Putting field data into Excel sheets may seem like the most boring part of the biological work at Un poco del Chocó yet sometimes even the dullest task can be full of surprises. This is the story of how @lizallocca and I have seen a Berlepsch’s Tinamou AND the legendary Banded Ground-Cuckoo less than one minute apart from one another without having to plough our way through the forest in pursuit of an elusive Tinamou or a merciless army ant swarm but simply by swiping through some photos from the Hummingbird cameras used to study pollination relationships at the reserve.

During our internship at the station it was one of our jobs (and somehow seemed to have become our personal mission too) to go through the accumulated data, digitising data sheets, sorting through hummingbird pictures, labelling photos. And so we were sitting at Nicoles and Wilos house one of these days doing our thing, comforted by Bagira, the station cat, and cardamom coffee, unsuspectingly clicking our way through pictures of flowers, eyes twinkling over the occasional hummer peeking into the camera ready for their close-up when suddenly a bird way too big and way too ground-bound for a hummingbird comes into view. Startled by this feathery surprise we stop the swiping and start scrambling through the field guides scattered around the house. It is unmistakably the Berlepsch’s Tinamou and as Tinamous are in general a rare sight to see we call for Nicole to look at the bird which is still mostly covered by understory plants.
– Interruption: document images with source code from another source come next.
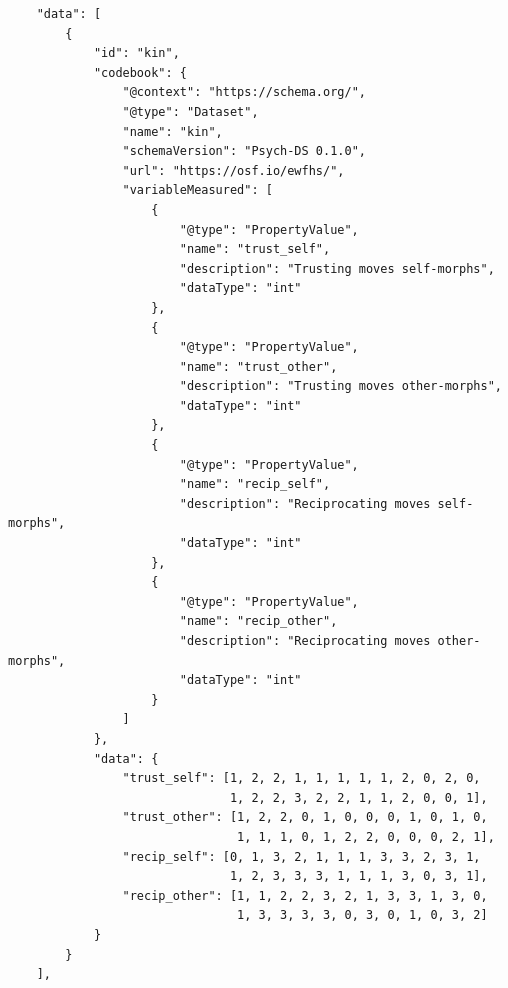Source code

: \documentclass[
  english,
  doc,floatsintext]{apa6}
\begin{document}
\begin{tcolorbox}[colback=black!5!white,colframe=white!5!black,title=Box 6. The data component.]
\begin{verbatim}
    "data": [
        {
            "id": "kin",
            "codebook": {
                "@context": "https://schema.org/",
                "@type": "Dataset",
                "name": "kin",
                "schemaVersion": "Psych-DS 0.1.0",
                "url": "https://osf.io/ewfhs/",
                "variableMeasured": [
                    {
                        "@type": "PropertyValue",
                        "name": "trust_self",
                        "description": "Trusting moves self-morphs",
                        "dataType": "int"
                    },
                    {
                        "@type": "PropertyValue",
                        "name": "trust_other",
                        "description": "Trusting moves other-morphs",
                        "dataType": "int"
                    },
                    {
                        "@type": "PropertyValue",
                        "name": "recip_self",
                        "description": "Reciprocating moves self-morphs",
                        "dataType": "int"
                    },
                    {
                        "@type": "PropertyValue",
                        "name": "recip_other",
                        "description": "Reciprocating moves other-morphs",
                        "dataType": "int"
                    }
                ]
            },
            "data": {
                "trust_self": [1, 2, 2, 1, 1, 1, 1, 1, 2, 0, 2, 0, 
                               1, 2, 2, 3, 2, 2, 1, 1, 2, 0, 0, 1],
                "trust_other": [1, 2, 2, 0, 1, 0, 0, 0, 1, 0, 1, 0, 
                                1, 1, 1, 0, 1, 2, 2, 0, 0, 0, 2, 1],
                "recip_self": [0, 1, 3, 2, 1, 1, 1, 3, 3, 2, 3, 1, 
                               1, 2, 3, 3, 3, 1, 1, 1, 3, 0, 3, 1],
                "recip_other": [1, 1, 2, 2, 3, 2, 1, 3, 3, 1, 3, 0, 
                                1, 3, 3, 3, 3, 0, 3, 0, 1, 0, 3, 2]
            }
        }
    ],
\end{verbatim}
\end{tcolorbox}
\end{document}
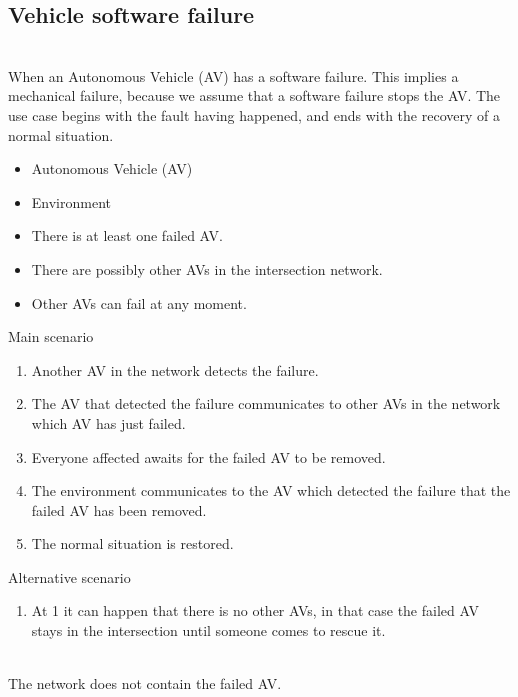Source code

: \documentclass{memoir}
\begin{document}
\subsection{Vehicle software failure}
\begin{description}
	\addtolength{\itemindent}{0.5cm}
	\item[Brief Description] \hfill \\
	When an Autonomous Vehicle (AV) has a software failure. This implies a mechanical failure, because we assume that a software failure stops the AV. The use case begins with the fault having happened, and ends with the recovery of a normal situation.
	
	\item[Actors] \hfill
	\begin{itemize}
		\item Autonomous Vehicle (AV)
		\item Environment
	\end{itemize}
	
	\item[Preconditions] \hfill
	\begin{itemize}
		\item There is at least one failed AV.
		\item There are possibly other AVs in the intersection network.
		\item Other AVs can fail at any moment.
	\end{itemize}
	
	\item[Scenarios] \hfill
	\begin{description}
		\item Main scenario
		\begin{enumerate}
			\item Another AV in the network detects the failure.
			\item The AV that detected the failure communicates to other AVs in the network which AV has just failed.
			\item Everyone affected awaits for the failed AV to be removed.
			\item The environment communicates to the AV which detected the failure that the failed AV has been removed.
			\item The normal situation is restored.
		\end{enumerate}
		\item Alternative scenario
		\begin{enumerate}
			\item At 1 it can happen that there is no other AVs, in that case the failed AV stays in the intersection until someone comes to rescue it.
		\end{enumerate}
	\end{description}
	
	\item[Postconditions] \hfill \\
	The network does not contain the failed AV.
\end{description}
\end{document}

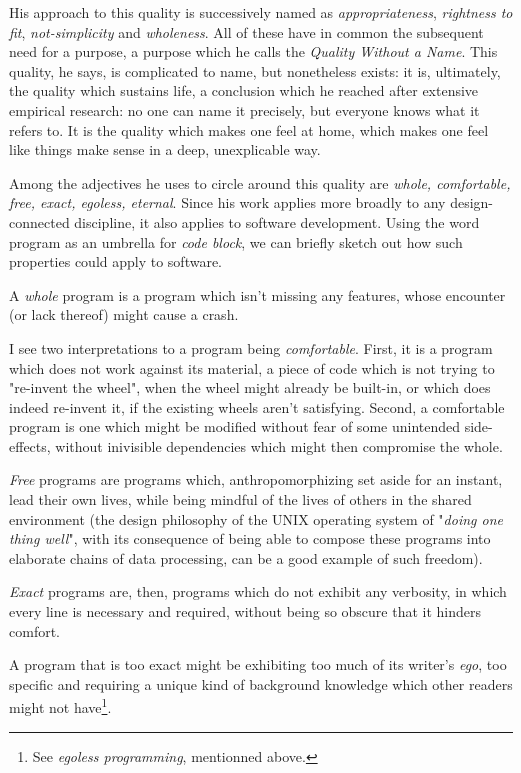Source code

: \documentclass{article}
\begin{document}
His approach to this quality is successively named as \emph{appropriateness}, \emph{rightness to fit}, \emph{not-simplicity} and \emph{wholeness}. All of these have in common the subsequent need for a purpose, a purpose which he calls the \emph{Quality Without a Name}. This quality, he says, is complicated to name, but nonetheless exists: it is, ultimately, the quality which sustains life, a conclusion which he reached after extensive empirical research: no one can name it precisely, but everyone knows what it refers to. It is the quality which makes one feel at home, which makes one feel like things make sense in a deep, unexplicable way.

Among the adjectives he uses to circle around this quality are \emph{whole, comfortable, free, exact, egoless, eternal}. Since his work applies more broadly to any design-connected discipline, it also applies to software development. Using the word program as an umbrella for \emph{code block}, we can briefly sketch out how such properties could apply to software.

A \emph{whole} program is a program which isn't missing any features, whose encounter (or lack thereof) might cause a crash.

I see two interpretations to a program being \emph{comfortable}. First, it is a program which does not work against its material, a piece of code which is not trying to "re-invent the wheel", when the wheel might already be built-in, or which does indeed re-invent it, if the existing wheels aren't satisfying. Second, a comfortable program is one which might be modified without fear of some unintended side-effects, without inivisible dependencies which might then compromise the whole.

\emph{Free} programs are programs which, anthropomorphizing set aside for an instant, lead their own lives, while being mindful of the lives of others in the shared environment (the design philosophy of the UNIX operating system of "\emph{doing one thing well}", with its consequence of being able to compose these programs into elaborate chains of data processing, can be a good example of such freedom).

\emph{Exact} programs are, then, programs which do not exhibit any verbosity, in which every line is necessary and required, without being so obscure that it hinders comfort.

A program that is too exact might be exhibiting too much of its writer's \emph{ego}, too specific and requiring a unique kind of background knowledge which other readers might not have\footnote{See \emph{egoless programming}, mentionned above.}.
\end{document}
She confirms our identification and we click onwards expecting to see it vanishing from sight as suddenly as it had appeared, only to witness it emerging completely from the bushes, stopping and staring at the camera for one frame before then making its way lazily down the trail. And as if that would not have been enough already, the next frame shows none other than the Banded Ground-Cuckoo. You can probably imagine the noises we made as the pictures were outdoing each other with awesomeness and you are probably not surprised when I tell you that all three of us were screaming by the time the unmistakable scaled breast and green tail of the Cuckoo came into view. We actually screamed so loud that Bagira, the chillest cat on earth, jumped and fled up the stairs. And if you will not believe us then see for yourself, maybe you too will jump at the revelation that tropical rain forest is never short of surprises.